Il faut plus de 4 heures en voiture pour rallier Brive à Bayonne et plus de 5 heures en train. Limoges et Poitiers, distantes d'une grosse centaine de kilomètres, sont à 2 heures de voiture et autant en train. Avec ses douze départements, la Nouvelle-Aquitaine est la plus vaste région de France et se cherche encore une identité commune. Elle compte 84 % de communes rurales, dix agglomérations de plus de 100.000 habitants et, avec Bordeaux, une seule métropole de premier plan, qui englobe quatre de ses douze plus grandes villes,
Et dans une région relativement épargnée par la crise sanitaire et économique, les moyens pour redynamiser et interconnecter ces villes petites et moyennes, dont on parle tant depuis les confinements sanitaires et la généralisation du télétravail, occupent une place centrale dans la campagne. Les candidats, craignant l'abstention, cherchent d'abord à parler à leur électorat traditionnel mais multiplient aussi les déplacements aux quatre coins de la région pour aborder des enjeux locaux.

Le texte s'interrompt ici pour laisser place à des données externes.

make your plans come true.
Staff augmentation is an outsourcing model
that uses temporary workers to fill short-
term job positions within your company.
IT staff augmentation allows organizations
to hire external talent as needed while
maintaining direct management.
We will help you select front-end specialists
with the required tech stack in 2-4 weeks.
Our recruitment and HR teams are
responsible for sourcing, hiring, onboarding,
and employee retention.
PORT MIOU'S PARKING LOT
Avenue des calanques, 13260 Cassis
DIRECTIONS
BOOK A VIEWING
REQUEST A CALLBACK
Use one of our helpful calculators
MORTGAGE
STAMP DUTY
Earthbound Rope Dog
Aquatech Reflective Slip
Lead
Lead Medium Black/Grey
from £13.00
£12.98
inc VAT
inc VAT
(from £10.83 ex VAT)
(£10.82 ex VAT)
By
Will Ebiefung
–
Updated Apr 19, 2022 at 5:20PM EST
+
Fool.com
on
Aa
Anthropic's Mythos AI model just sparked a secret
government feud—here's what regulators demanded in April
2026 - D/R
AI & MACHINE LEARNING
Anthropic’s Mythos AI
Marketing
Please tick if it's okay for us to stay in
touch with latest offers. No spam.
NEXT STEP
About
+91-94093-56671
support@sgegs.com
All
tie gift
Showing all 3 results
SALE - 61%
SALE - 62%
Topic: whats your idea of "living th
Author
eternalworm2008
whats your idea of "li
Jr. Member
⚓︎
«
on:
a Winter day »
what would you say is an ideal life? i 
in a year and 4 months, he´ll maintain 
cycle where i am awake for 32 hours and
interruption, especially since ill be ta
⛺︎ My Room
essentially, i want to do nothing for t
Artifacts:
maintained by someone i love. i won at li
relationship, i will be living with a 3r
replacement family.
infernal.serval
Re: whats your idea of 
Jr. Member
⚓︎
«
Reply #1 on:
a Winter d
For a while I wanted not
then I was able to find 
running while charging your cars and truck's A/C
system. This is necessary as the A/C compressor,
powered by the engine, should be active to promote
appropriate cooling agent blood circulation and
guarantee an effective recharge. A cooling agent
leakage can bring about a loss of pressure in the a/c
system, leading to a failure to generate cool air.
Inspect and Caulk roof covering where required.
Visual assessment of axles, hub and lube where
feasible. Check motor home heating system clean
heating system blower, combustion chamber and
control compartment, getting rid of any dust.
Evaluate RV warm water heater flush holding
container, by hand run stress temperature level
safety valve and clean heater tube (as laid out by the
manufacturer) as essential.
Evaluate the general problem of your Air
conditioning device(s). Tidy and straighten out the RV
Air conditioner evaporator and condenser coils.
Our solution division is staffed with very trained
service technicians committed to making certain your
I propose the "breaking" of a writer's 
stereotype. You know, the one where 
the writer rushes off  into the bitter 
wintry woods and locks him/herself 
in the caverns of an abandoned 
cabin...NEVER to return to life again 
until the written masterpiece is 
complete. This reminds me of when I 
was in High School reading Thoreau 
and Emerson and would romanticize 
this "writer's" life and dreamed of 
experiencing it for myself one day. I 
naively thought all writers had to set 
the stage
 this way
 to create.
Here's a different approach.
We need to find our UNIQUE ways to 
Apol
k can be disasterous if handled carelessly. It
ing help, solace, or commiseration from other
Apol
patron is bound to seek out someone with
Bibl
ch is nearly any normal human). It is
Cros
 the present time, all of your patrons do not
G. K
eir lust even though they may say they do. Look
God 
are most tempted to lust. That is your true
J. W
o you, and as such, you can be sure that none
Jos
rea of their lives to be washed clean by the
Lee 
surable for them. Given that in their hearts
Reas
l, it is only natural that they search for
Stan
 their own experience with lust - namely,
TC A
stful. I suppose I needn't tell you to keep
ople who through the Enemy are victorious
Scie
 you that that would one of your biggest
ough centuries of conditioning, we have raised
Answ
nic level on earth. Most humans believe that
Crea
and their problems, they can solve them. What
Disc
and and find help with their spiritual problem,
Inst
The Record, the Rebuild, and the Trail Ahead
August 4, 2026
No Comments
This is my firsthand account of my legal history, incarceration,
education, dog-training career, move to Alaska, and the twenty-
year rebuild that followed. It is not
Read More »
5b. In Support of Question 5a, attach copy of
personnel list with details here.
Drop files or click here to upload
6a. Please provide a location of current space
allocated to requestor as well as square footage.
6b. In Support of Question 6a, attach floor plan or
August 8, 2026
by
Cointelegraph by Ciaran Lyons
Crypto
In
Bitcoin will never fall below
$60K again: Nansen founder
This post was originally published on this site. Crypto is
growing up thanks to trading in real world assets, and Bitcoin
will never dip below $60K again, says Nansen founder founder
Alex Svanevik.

Taxé de centralisme régional par ses adversaires, le décentralisateur Alain Rousset arpente le territoire et ne manque pas une occasion de lister les projets de développement économique soutenus partout dans la région : d'Alsapan à La Courtine (Creuse) à la Phéromone Valley à Lacq (Pyrénées-Atlantiques), en passant par l'usine de batteries à Nersac (Charente), la papeterie de Condat (Dordogne), le Ferrocampus à Saintes (Charente-Maritime) et la Cité du cuir à Saint-Junien (Haute-Vienne). Ses adversaires de la droite (Nicolas Florian) et du centre (Geneviève Darrieussecq) promettent davantage de proximité, par le biais de maisons de la région dans les départements, davantage de collaboration avec les intercommunalités sur le plan économique et davantage de soutien aux villes moyennes, notamment par le déploiement du très haut-débit.